_Data for review:_
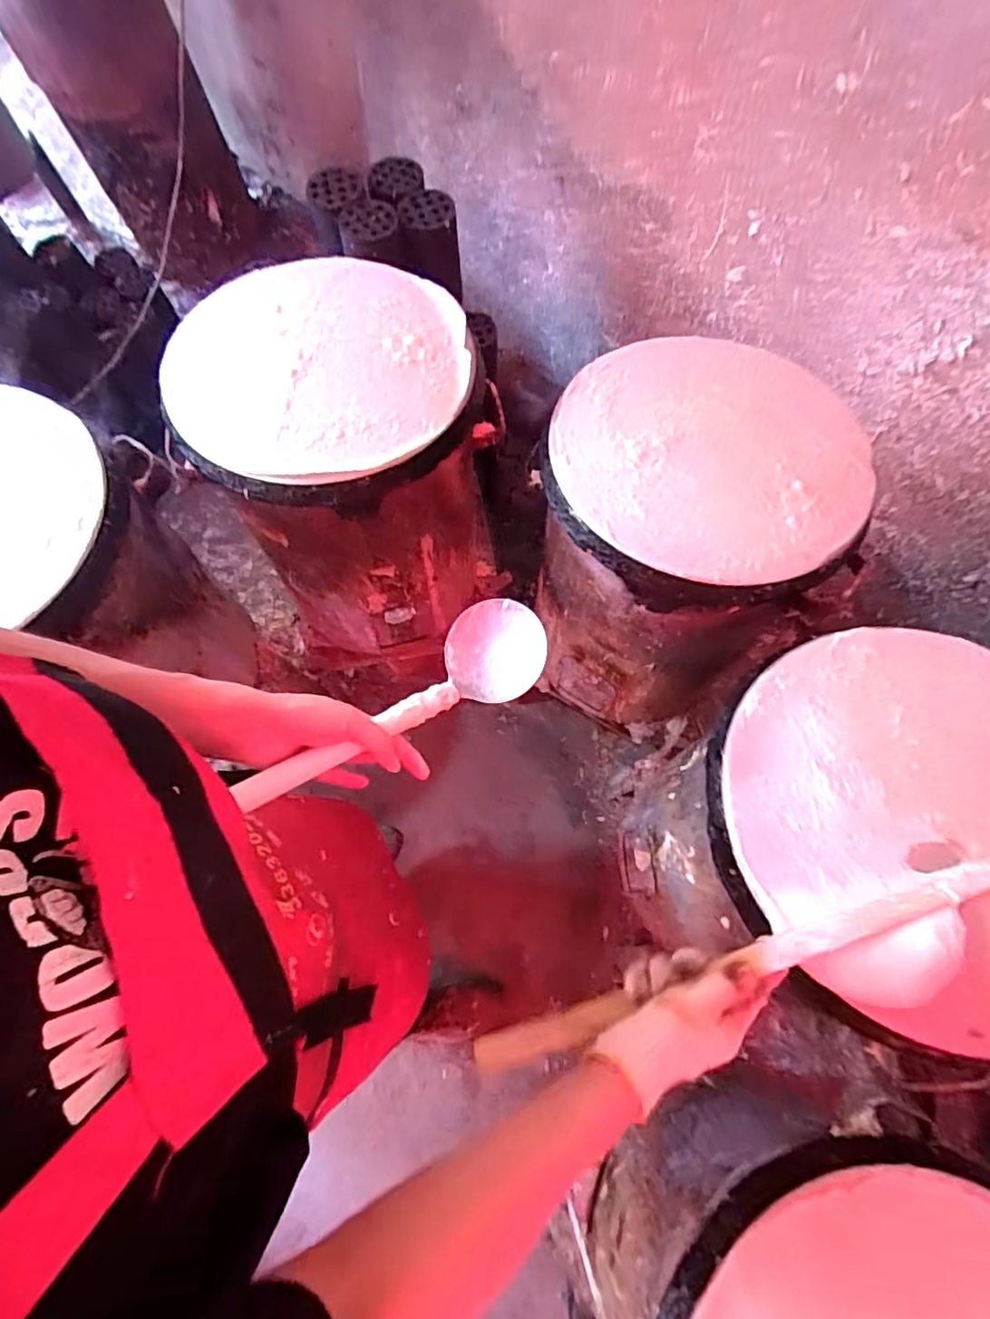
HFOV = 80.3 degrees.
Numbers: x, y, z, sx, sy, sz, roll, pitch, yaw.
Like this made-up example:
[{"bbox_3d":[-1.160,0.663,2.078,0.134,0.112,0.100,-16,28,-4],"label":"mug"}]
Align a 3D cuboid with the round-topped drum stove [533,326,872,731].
[{"bbox_3d":[0.253,-0.160,0.907,0.360,0.466,0.387,0,69,-1],"label":"round-topped drum stove"}]

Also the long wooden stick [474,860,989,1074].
[{"bbox_3d":[0.264,0.233,0.486,0.574,0.025,0.023,-16,70,-7],"label":"long wooden stick"}]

_Task requirements:_ A faithful copy of the records above, without images, is what to give back.

_Exercise result:_
HFOV = 80.3 degrees.
Numbers: x, y, z, sx, sy, sz, roll, pitch, yaw.
Like this made-up example:
[{"bbox_3d":[-1.160,0.663,2.078,0.134,0.112,0.100,-16,28,-4],"label":"mug"}]
Align a 3D cuboid with the round-topped drum stove [533,326,872,731].
[{"bbox_3d":[0.253,-0.160,0.907,0.360,0.466,0.387,0,69,-1],"label":"round-topped drum stove"}]

Also the long wooden stick [474,860,989,1074].
[{"bbox_3d":[0.264,0.233,0.486,0.574,0.025,0.023,-16,70,-7],"label":"long wooden stick"}]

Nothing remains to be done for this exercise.